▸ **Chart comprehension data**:
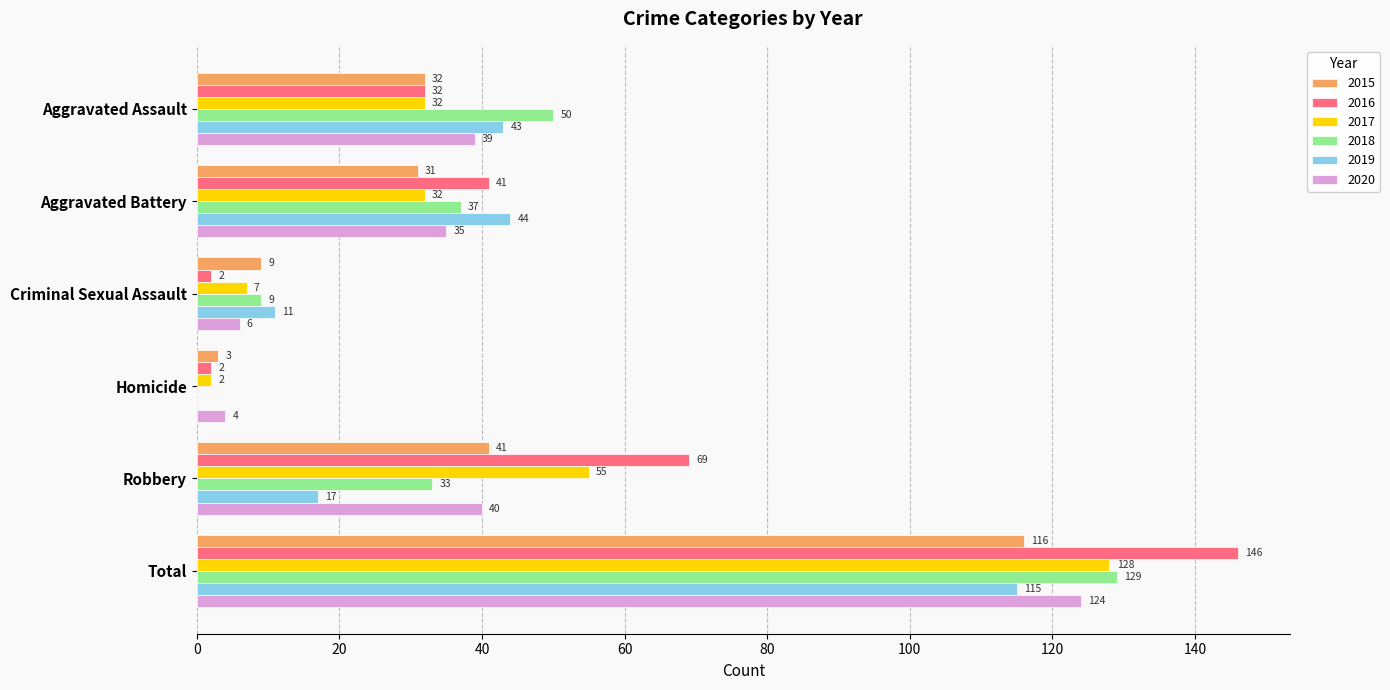

How many data points does each series have?

6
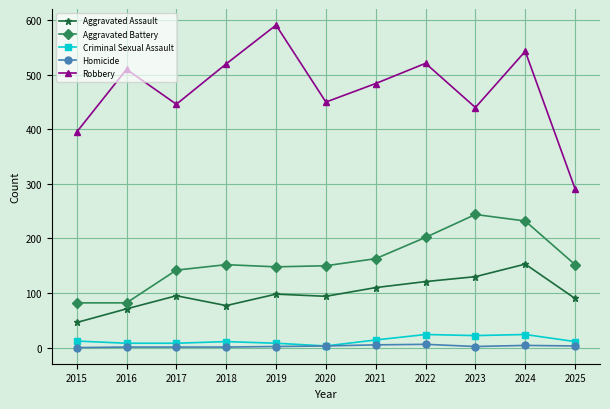

What is the lowest value of the Aggravated Assault series?

46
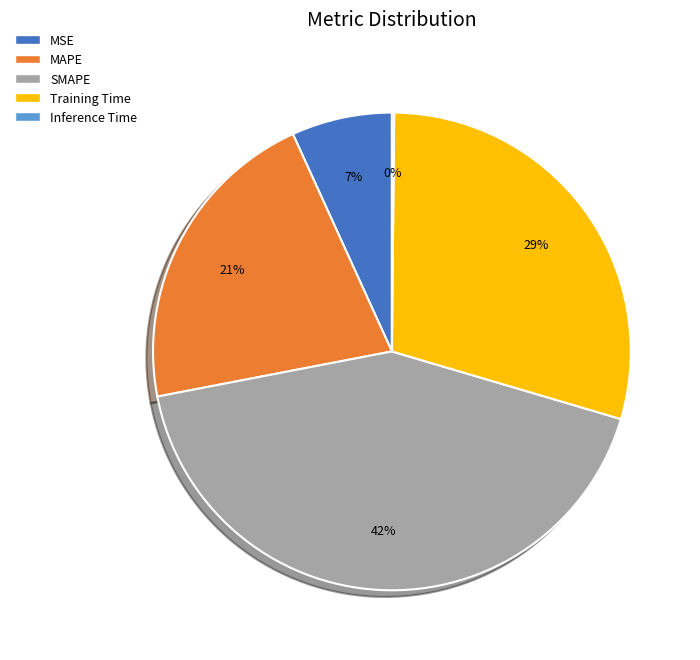

Does any single category account for the majority?

No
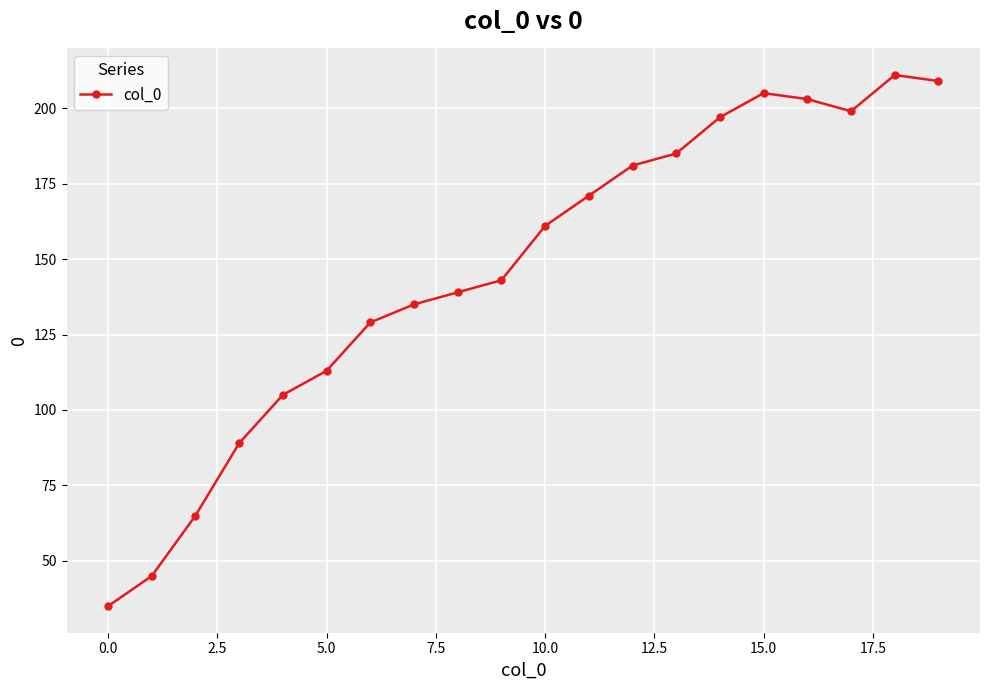

What is the greatest value displayed?

211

▸ **REQUIREMENT**:
Substitute "dataset" for "series" throughout all of the rows above and keep everything else unchanged. Leave the pictures out of your answer.

▸ **SOLUTION TO THIS PROBLEM**:
How many data points does each dataset have?

6

What is the lowest value of the Aggravated Assault dataset?

46

Does any single category account for the majority?

No

What is the greatest value displayed?

211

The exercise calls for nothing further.